Results are shown for when human density is a) ‘Low’ (100 per sq Km), b) ‘Medium’ (333 per sq Km) and c) ‘High’ (1,000 per sq Km) and for mosquitoes that search 1,000 sq m per day. Larval habitat density is maintained at 1,000 per sq Km.
Figure 3
Figure 3. Influence of mosquito search ability on critical thresholds for the persistence of malaria.
Letting R0 and Rc respectively denote the reproductive number in the absence and presence of control, the three parameter spaces are represented thusly: red (Rc>R0, worse than no control), white (Rc<R0, suppression but not elimination) and gray (Rc<1, elimination of malaria transmission). Results are shown for a range of resource-locating abilities of the mosquito: 1,000 sq m per day (in a, b and c), 2,000 sq m per day (in d, e and f) and 3,000 sq m per day (in g, h and i). Human density values used in the simulation were: ‘Low’ (100 per sq Km in a, d and g), ‘Medium’ (333 per sq Km in b, e and h) and ‘High’ (1,000 per sq Km in c, f and i). Larval habitat density is maintained at 1,000 per sq Km.
Figure 4
Figure 4. ITNs and habitat source reduction in the integrated control of malaria.
The colors correspond to the basic reproductive number of malaria (R0) as highlighted in the key (the parameter space for local malaria elimination, R0<1, is black).
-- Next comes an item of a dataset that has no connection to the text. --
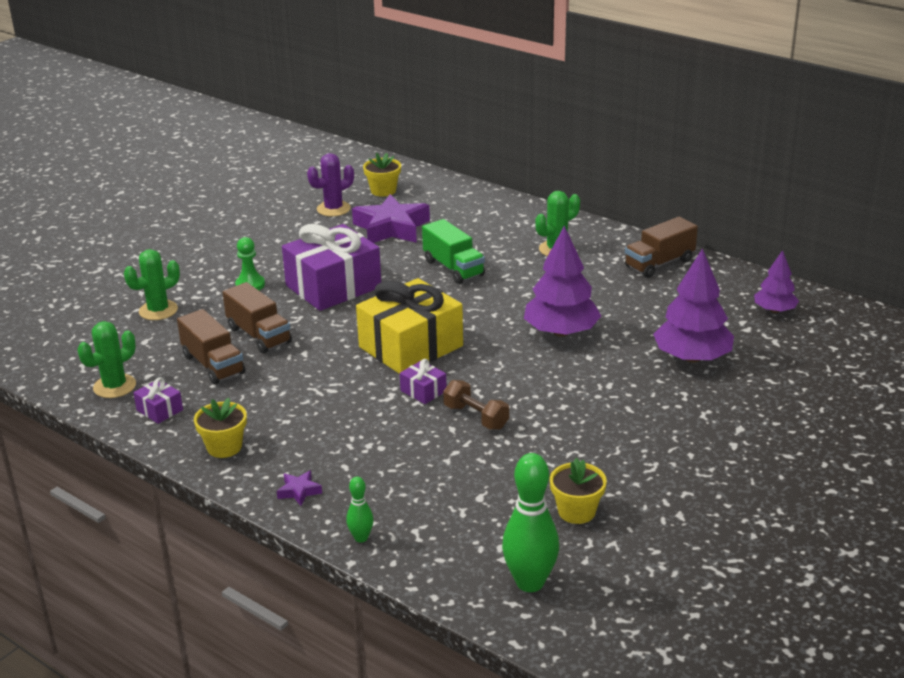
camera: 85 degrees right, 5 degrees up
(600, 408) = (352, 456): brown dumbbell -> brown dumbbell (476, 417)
The values in white font at the top-right corner of the plots indicate the killing efficacy of the ITNs: 0.5 (a, b and c); 0.25 (d, e and f); and 0.0 (g, h and i). Three human densities are used: ‘Low’ (100 per sq Km) (a, d and g), ‘Medium’ (333 per sq Km) (b, e and h), and ‘High’ (1,000 per sq Km) (c, f and i). Other parameters used in the simulation are mosquito search ability 1,000 sq m per day, and larval habitat density 1,000 per sq Km.
Figure 5
Figure 5. ITNs used alone or in conjunction with environmental management (EM) for malaria control.
Parameters used in the simulation are as following: human density is ‘Low’ (100 per sq Km; a, d and g), ‘Medium’ (333 per sq Km; b, e and h), and ‘High’ (1000 per sq Km; c, f and i); larval habitat density is ‘Low’ (100 per sq Km; a, b and c), ‘Medium’ (333 per sq Km; d, e and f), and ‘High’ (1,000 per sq Km; g, h and i); mosquito search ability is 1,000 sq m per day; killing efficacy of the ITNs is 0.25; and habitat source reduction rate is 0.5.